Abstract: FR-OR38
Setting a Pig Model of Crescentic Glomerulonephritis and Testing a Heparin-Binding Epidermal Growth Factor-Like Growth Factor (HB-EGF) Antagonist as a New Treatment
Session Information
- Glomerular Diseases: Mechanisms and More
October 25, 2024 | Location: Room 1, Convention Center
Abstract Time: 04:40 PM - 04:50 PM
Category: Glomerular Diseases
- 1401 Glomerular Diseases: Mechanisms, including Podocyte Biology
Authors
- Tharaux, Pierre-Louis, Paris Centre de Recherche Cardiovasculaire, Paris, Île-de-France, France
- Mahtal, Nassim, Paris Centre de Recherche Cardiovasculaire, Paris, Île-de-France, France
- Dang, Julien, Paris Centre de Recherche Cardiovasculaire, Paris, Île-de-France, France
- Pichard, Sylvain, Commissariat a l'energie atomique et aux energies alternatives Direction de la recherche fondamentale, Gif-sur-Yvette, Île-de-France, France
- Resmini, Léa, Paris Centre de Recherche Cardiovasculaire, Paris, Île-de-France, France
- Gillet, Daniel, Commissariat a l'energie atomique et aux energies alternatives Direction de la recherche fondamentale, Gif-sur-Yvette, Île-de-France, France
Background
Current crescentic glomerulonephritis (CGN) treatments are based only on drugs targeting the immune compartment responsible for glomerular injury. Despite state-of-the-art immunosuppression, many patients develop CKD and, ultimately, ESRD. Glomerular destruction following immune aggression is due to dedifferentiation and proliferation of parietal epithelial cells (PECs) and podocytes. These events are mediated by de novo expression of HB-EGF, a growth factor activating EGF receptor (EGFR) signaling (Bollée et al., Nat Med 2011). We developed an HB-EGF antagonizing strategy to prevent glomerular destruction during CGN.

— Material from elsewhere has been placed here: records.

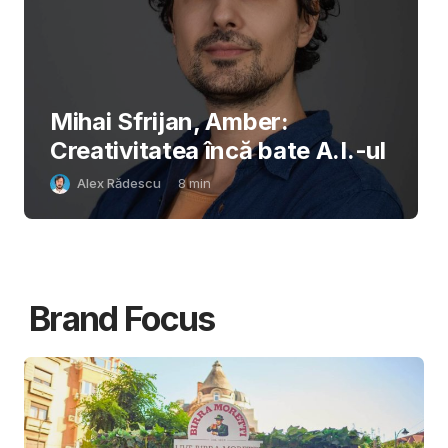
Mihai Sfrijan, Amber:
Creativitatea încă bate A.I.-ul
Alex Rădescu
8
min
Brand Focus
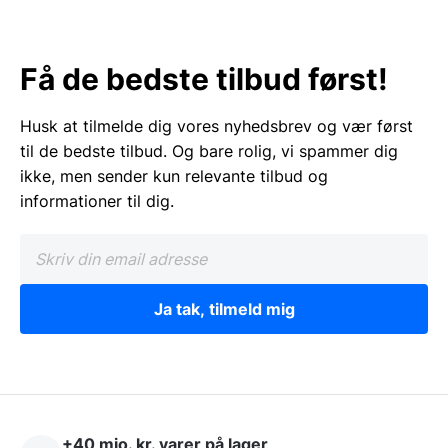
Få de bedste tilbud først!
Husk at tilmelde dig vores nyhedsbrev og vær først
til de bedste tilbud. Og bare rolig, vi spammer dig
ikke, men sender kun relevante tilbud og
informationer til dig.
Ja tak, tilmeld mig
+40 mio. kr. varer på lager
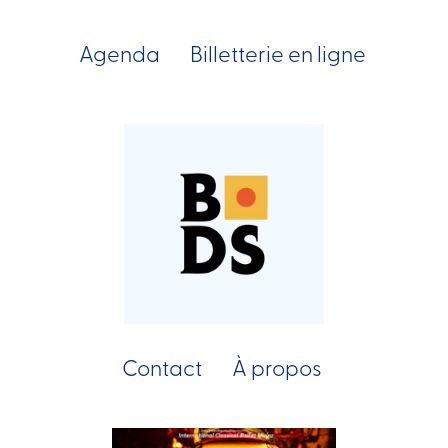
Agenda
Billetterie en ligne
Contact
À propos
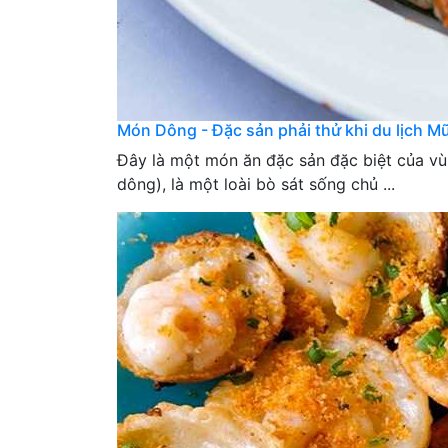
Món Dông - Đặc sản phải thử khi du lịch M
Đây là một món ăn đặc sản đặc biệt của vù
dông), là một loài bò sát sống chủ ...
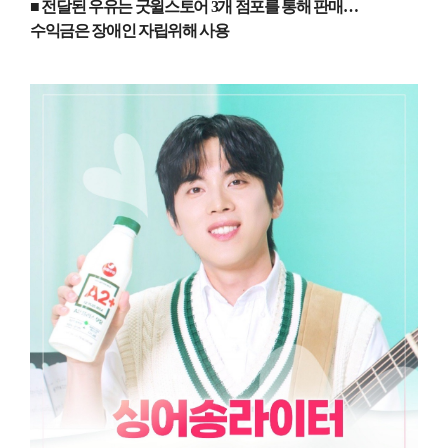
■ 전달된 우유는 굿윌스토어
3
개 점포를 통해 판매
…
수익금은 장애인 자립위해 사용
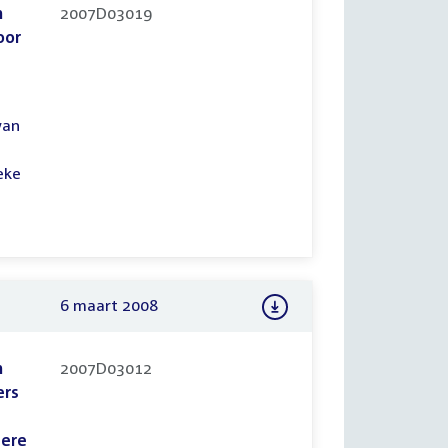
n
2007D03019
oor
van
eke
6 maart 2008
n
2007D03012
ers
dere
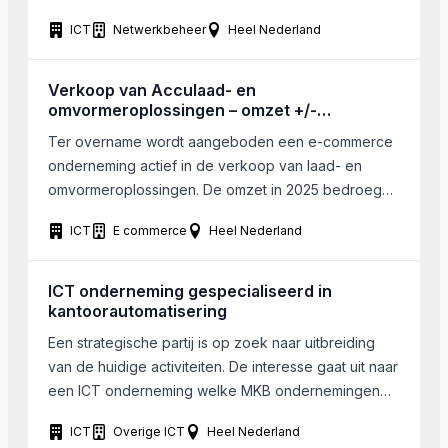
terugkerende omzetten en richten zich op klanten in
ICT
Netwerkbeheer
Heel Nederland
het MKB-segment. Grootte is van ondergeschikt
belang.
Verkoop van Acculaad- en
omvormeroplossingen – omzet +/-
7.000.000 Euro
Ter overname wordt aangeboden een e-commerce
onderneming actief in de verkoop van laad- en
omvormeroplossingen. De omzet in 2025 bedroeg
€4.800.000 met een EBITDA van €430.000. Op
ICT
E commerce
Heel Nederland
basis van de resultaten van 2026 wordt dit jaar een
omzet van 7.000.000 Euro verwacht. De
onderneming werd ruim tien jaar geleden opgericht
ICT onderneming gespecialiseerd in
en heeft zich ontwikkeld tot […]
kantoorautomatisering
Een strategische partij is op zoek naar uitbreiding
van de huidige activiteiten. De interesse gaat uit naar
een ICT onderneming welke MKB ondernemingen
adviseert op het gebied van
ICT
Overige ICT
Heel Nederland
automatiseringsoplossingen en tevens de hard en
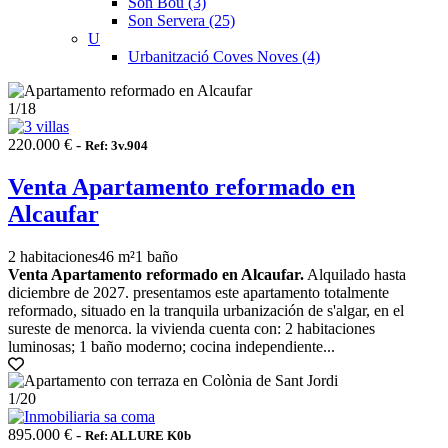
Son Bou (3)
Son Servera (25)
U
Urbanització Coves Noves (4)
1
/18
220.000 € -
Ref: 3v.904
Venta Apartamento reformado en
Alcaufar
2 habitaciones
46 m²
1 baño
Venta Apartamento reformado en Alcaufar.
Alquilado hasta
diciembre de 2027. presentamos este apartamento totalmente
reformado, situado en la tranquila urbanización de s'algar, en el
sureste de menorca. la vivienda cuenta con: 2 habitaciones
luminosas; 1 baño moderno; cocina independiente...
1
/20
895.000 € -
Ref: ALLURE K0b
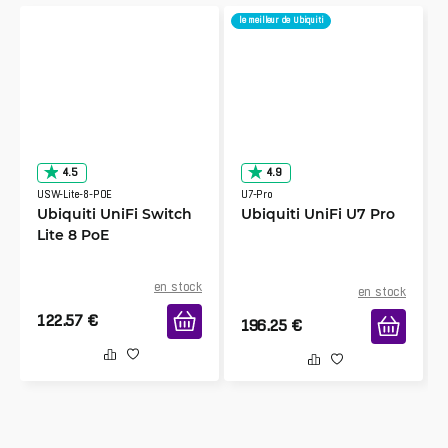
le meilleur de Ubiquiti
4.5
4.9
USW-Lite-8-POE
U7-Pro
Ubiquiti UniFi Switch
Ubiquiti UniFi U7 Pro
Lite 8 PoE
en stock
en stock
122.57
€
196.25
€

We described previously DTR8, an antagonist of HB-EGF derived by molecular evolution from the receptor-binding domain of the diphtheria toxin, a natural and highly selective binder of HB-EGF (Gillet et al., Patent WO/2013/140335). We engineered DTR8 to reach a pM affinity and reduce immunogenicity and antigenicity.
Methods
A model of CGN was induced in pigs by injection of decomplemented nephrotoxic serum (NTS) from sheep immunized against pig glomerular basement membrane. Ten pigs received intramuscular injections of 0.3 mg.kg-1 of DTR8 twice daily for 20 days, and 12 pigs received vehicle only. Five normal control animals received pre-immune sheep serum. On day 21, the kidneys were harvested for histopathological observations.
Results
Pigs receiving NTS developed nephritic syndrome with high proteinuria, hypoalbuminemia, edema, and crescentic lesions typical of CGN. Their glomerular cells displayed immunoreactive HB-EGF, loss of podocyte differentiation markers, and exhibited phosphorylation of the EGFR. Periglomerular lymphocyte infiltration and interstitial fibrosis were observed. All these features were absent in control pigs receiving pre-immune sheep serum. Group-blinded comparison of DTR8-treated pigs showed a significant reduction of crescentic lesions (p=0.037), nephrin loss (p=0.003), EGFR phosphorylation (p=0.016), and interstitial fibrosis (p=0.031) compared to vehicle-treated animals.
Conclusion
We developed a valid model of CGN in pigs. Treatment with the HB-EGF antagonist DTR8 significantly reduced the histopathological damage. Reduction of EGFR phosphorylation highly suggests that DTR8 acts by inhibiting the HB-EGF/EGFR cascade.